Sure, but we were discussing Big-O notation, not algorithmic analysis in general :slight_smile:

@sproingie: Sure. But you have to know the something about the data, access patterns and size. It’s basically an indicator of sanity and not a razor. Average case may have little meaning if your data isn’t random. Worst case will have no meaning if it impossible to fall into worst case. But you know all of this. (Again the person I’m responding to may not be whom I’m speaking to). When I first started to really grok this stuff is after I wrote a custom sort for a (smallish) ‘n’. It beat the crap out of all the standard methods I tried and when I analysed it I was shocked to discover that it was worst case O(n3). Of course the trick is that the data patterns were insured it to never be worst case.

mm. True Big O notation doesn’t say anything about likeliness of best/worst case scenarios.

Dude that is awesome. Wait till I tell my old Data Structures And Algorithm professor about this one. Let the tests peak for themself… oh wait you already disregarded that test should not count either. So throw away establish O notation that is backed by math and lets throw away tests. We are then left with religion. Is this a religion board or a computer science board.
[/quote]
It is neither… it’s an exchange of empirical results board. You write your sprite engine using LinkedLists and I’ll stick to ArrayList. I’ll get twice as many sprites on screen as you.

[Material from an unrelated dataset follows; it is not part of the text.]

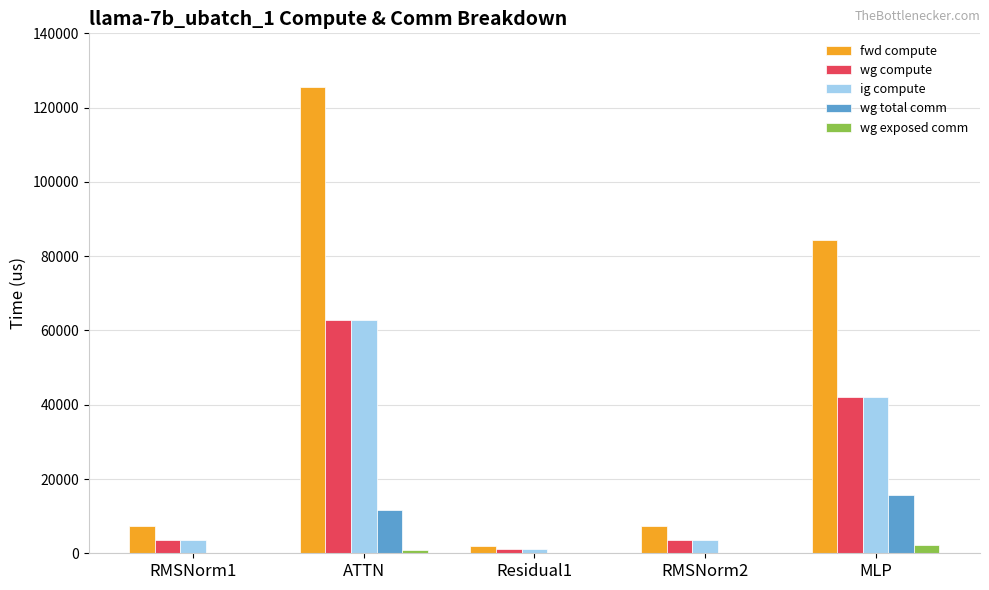

What are all the series names shown in the legend?

fwd compute, wg compute, ig compute, wg total comm, wg exposed comm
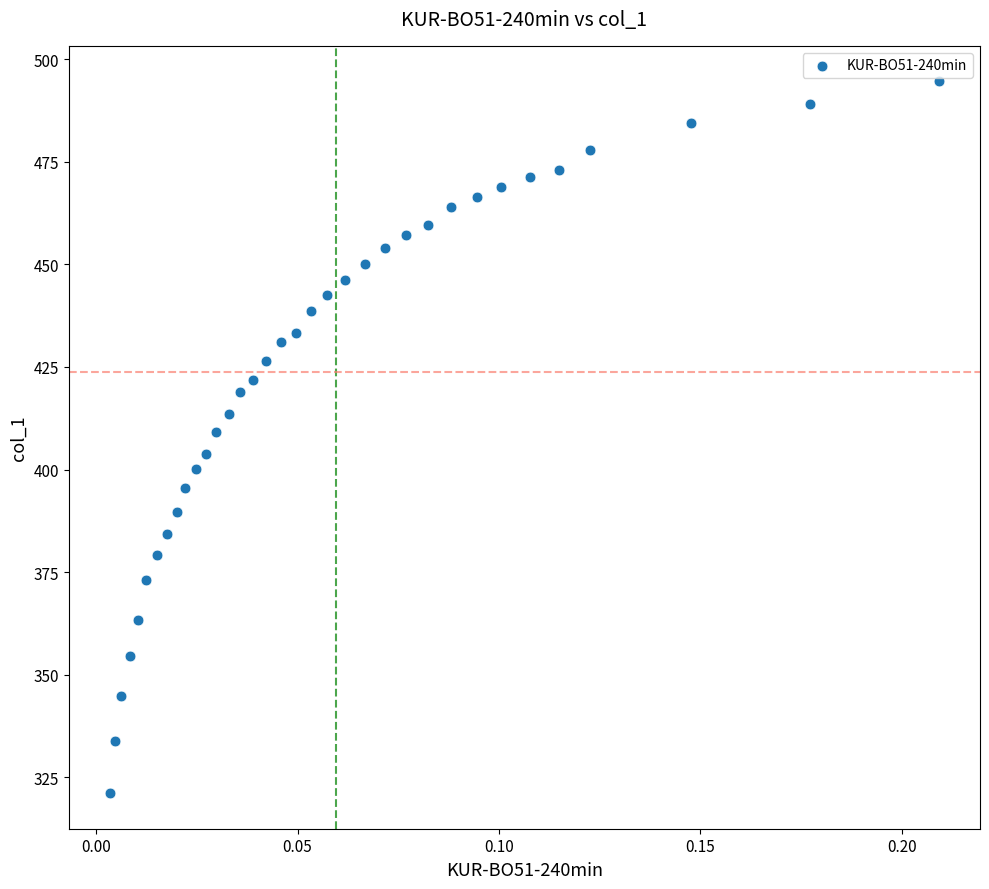

What is the range of Y values (max minus min)?

173.5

What your Algorithms and Data Structures professor seems to have forgotten to tell you is that you can’t compare two algorithms using Big O notation. You cannot say O(n) is faster than O(1) or that O(n log n) is faster than O(n2). As Riven is trying to tell you, Big O can only tell you how a particular algorithm will degrade as n increases – not relatively how fast it is compared to a different algorithm. Spoonfeed: an algorithm that executes in O(n2) but is 10,000 times faster than an algorithm that executes in O(n) can comfortably outperform it until n becomes rather large. If it turns out n is not going to be large - and it won’t be - well you get my drift.

So: ArrayList is 5 times faster, in actual use, than LinkedList. Write a benchmark and prove it to yourself!

Cas :slight_smile:

I absolutely agree with you on hashCode and equals. I’m not really a fan of compareTo either. I would rather have a standard where compare(a, b) equals(a,b) and hashcode(a) are implemented in a separate object. But I don’t agree with you on your method of comparing clowns. Its so much more useful to keep the default behavior in most cases. As a rule I only override the equals or hashCode functions if and only if I’m working with an immutable type. It’s fine to leave hashcode and equals for elements of Java Collections. It’s only when you implement Collection and use == or an objects identity hash that the interface’s contract is considered broken. (But don’t ask me why it’s considered “correct” to ignore compareTo if you supply a Comparator. Where is the HashCoderator class?)

[quote=“princec,post:43,topic:39437”]
My method can be done using minimal reads and writes, uses half the space, and probably has similar memory cache properties. It’s not an implementation of a List but no one explained why you would restrict yourself to using a List given the first poster’s requirements.